Who says your sex life needs to dry up just because you’ve been married for a long time? Spicing up married life isn’t hard, because I’m gonna go out on a limb and say married sex is the BEST sex. Yep.
No one needs a map, there’s not likely to be any creepy surprises and there’s no pressure to be nice to each other later. It’s really the perfect scenario.
That being said, this is only the case if ya’ll are putting the effort into keeping it interesting.
If you’re just flopping onto your partner and having a lackluster flail then your satisfaction in the old marital sex department may be so dire that you’ll wish you had somewhere to file a formal complaint.
Spicing up married life is easy if you are willing try some new positions.
However the problem with sex once you’re married with kids is that you will likely be in the position of needing to work around all the roadblocks between here and pound-town.
The following is a list of SUPER thrilling sex positions that you can try with your spouse to keep your sex life thrilling AF.
The “Kitchenary Position”
The kitchenary position is when you are trying to get dinner ready and have about 20 things on the go and your husband starts to try and start some shit as if there aren’t a bunch of kids running around and things on the stove 2 minutes away from burning.
This is a long game position, because this portion of the move is usually characterized by extreme annoyance. The actual sex comes later when everyone is fed and put to bed.
The “Don’t Wake the Baby”
Here’s the scene: your child has been an absolute horror to sleep lately and your family has been literally tiptoeing around so as not to wake the baby. You and your spouse start getting to it and are about 1/4 of the way in.
You hear a noise. Oh no. Please no. Everyone freezes.

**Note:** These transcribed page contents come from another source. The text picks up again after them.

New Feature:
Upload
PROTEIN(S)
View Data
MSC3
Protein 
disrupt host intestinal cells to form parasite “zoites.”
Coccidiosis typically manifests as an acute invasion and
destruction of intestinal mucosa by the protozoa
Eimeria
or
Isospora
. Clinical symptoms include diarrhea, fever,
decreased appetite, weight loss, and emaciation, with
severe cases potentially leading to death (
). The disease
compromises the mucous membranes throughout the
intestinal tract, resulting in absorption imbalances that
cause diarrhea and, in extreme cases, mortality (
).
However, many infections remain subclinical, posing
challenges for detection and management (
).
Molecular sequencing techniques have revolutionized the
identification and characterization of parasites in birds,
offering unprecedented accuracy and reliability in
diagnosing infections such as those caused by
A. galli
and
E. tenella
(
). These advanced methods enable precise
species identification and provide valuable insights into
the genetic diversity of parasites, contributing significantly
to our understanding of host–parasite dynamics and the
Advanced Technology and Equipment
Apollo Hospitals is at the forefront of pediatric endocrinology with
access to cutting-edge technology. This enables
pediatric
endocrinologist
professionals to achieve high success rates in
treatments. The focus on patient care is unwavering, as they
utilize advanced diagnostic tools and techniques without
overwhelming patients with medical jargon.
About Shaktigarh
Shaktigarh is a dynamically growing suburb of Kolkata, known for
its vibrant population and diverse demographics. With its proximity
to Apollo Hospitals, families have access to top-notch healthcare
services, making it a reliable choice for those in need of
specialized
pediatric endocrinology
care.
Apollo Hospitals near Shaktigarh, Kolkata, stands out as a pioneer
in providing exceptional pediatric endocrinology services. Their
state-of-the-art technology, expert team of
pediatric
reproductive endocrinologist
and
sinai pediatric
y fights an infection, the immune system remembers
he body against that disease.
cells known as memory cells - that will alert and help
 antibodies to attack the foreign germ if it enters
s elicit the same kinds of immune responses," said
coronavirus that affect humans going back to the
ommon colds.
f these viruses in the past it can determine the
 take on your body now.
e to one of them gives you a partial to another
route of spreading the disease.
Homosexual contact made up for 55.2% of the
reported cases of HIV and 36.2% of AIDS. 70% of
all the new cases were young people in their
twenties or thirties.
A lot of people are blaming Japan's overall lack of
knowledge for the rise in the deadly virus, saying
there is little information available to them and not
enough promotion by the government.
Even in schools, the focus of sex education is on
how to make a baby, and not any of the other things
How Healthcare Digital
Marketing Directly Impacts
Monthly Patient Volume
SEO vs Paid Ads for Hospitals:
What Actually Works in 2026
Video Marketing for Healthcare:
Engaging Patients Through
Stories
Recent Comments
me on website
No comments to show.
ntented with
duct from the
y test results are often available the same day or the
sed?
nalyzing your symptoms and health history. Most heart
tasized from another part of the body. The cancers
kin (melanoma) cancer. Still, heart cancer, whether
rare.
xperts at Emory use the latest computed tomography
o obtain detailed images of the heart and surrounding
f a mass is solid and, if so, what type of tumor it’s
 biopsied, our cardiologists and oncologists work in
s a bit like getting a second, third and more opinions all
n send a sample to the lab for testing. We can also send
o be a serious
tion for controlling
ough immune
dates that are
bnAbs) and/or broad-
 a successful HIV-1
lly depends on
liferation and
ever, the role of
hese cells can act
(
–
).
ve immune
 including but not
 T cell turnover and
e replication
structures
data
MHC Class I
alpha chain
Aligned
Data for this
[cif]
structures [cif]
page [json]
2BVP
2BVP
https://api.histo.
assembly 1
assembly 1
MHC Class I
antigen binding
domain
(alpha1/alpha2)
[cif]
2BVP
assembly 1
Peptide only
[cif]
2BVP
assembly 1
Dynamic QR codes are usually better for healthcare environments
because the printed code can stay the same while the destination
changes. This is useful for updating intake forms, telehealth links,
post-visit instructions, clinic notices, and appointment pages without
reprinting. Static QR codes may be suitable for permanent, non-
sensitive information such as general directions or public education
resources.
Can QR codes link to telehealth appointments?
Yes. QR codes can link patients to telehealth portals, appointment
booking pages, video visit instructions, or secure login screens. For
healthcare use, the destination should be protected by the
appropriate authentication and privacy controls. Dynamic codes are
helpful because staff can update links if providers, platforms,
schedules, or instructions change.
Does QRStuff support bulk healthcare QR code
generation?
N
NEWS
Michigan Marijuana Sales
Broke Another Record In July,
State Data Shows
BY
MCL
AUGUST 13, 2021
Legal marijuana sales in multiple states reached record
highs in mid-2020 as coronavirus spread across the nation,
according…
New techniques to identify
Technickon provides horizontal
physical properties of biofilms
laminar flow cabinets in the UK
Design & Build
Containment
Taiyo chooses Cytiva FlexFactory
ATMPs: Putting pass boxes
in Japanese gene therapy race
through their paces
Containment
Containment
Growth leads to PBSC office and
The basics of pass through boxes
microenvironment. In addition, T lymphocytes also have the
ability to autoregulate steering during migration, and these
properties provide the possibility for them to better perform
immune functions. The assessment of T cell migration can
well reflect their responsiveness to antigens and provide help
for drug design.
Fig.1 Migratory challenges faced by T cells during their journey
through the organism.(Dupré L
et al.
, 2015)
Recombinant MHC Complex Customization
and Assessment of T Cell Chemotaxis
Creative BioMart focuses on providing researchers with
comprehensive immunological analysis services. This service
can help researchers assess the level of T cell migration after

You start shushing and you stay perfectly still, clenching your eyes and hoping that it was a false alarm. It was. The baby is still asleep. You carry on but with extreme boner-killing caution.
The “No YOU be on Top”
Well well well, it’s sexy time! But to be honest you’ve had a hard day. You assembled Ikea furniture and did some light gardening. You start with the foreplay and your mind starts drifting off to the Tylenol.
Your partner starts talking about their physical ailments and you can sense a stand off coming. “My back is just really hurting today” you both blurt out at the same time. Your eyes lock and you both clench your respective jaws.
Internal math begins about whether this is really going to happen. It’s like there’s a sports announcer in your brain saying “this might be the end of the series”. Who will win??
The “LOL-y Style”
You start to get amorous and to be a little silly you make a joke. Then another. Then you are both laughing and the likelyhood of penetration decreases.
You’re doing voices and faces and the whole thing really falls apart. You can’t stop laughing. Then you realize how much fun it is to be married to this person and it all comes back. Mission accomplished!
So there you have it. Married sex might not be what’s glorified in films and TV but it is wonderful and amazing all the same.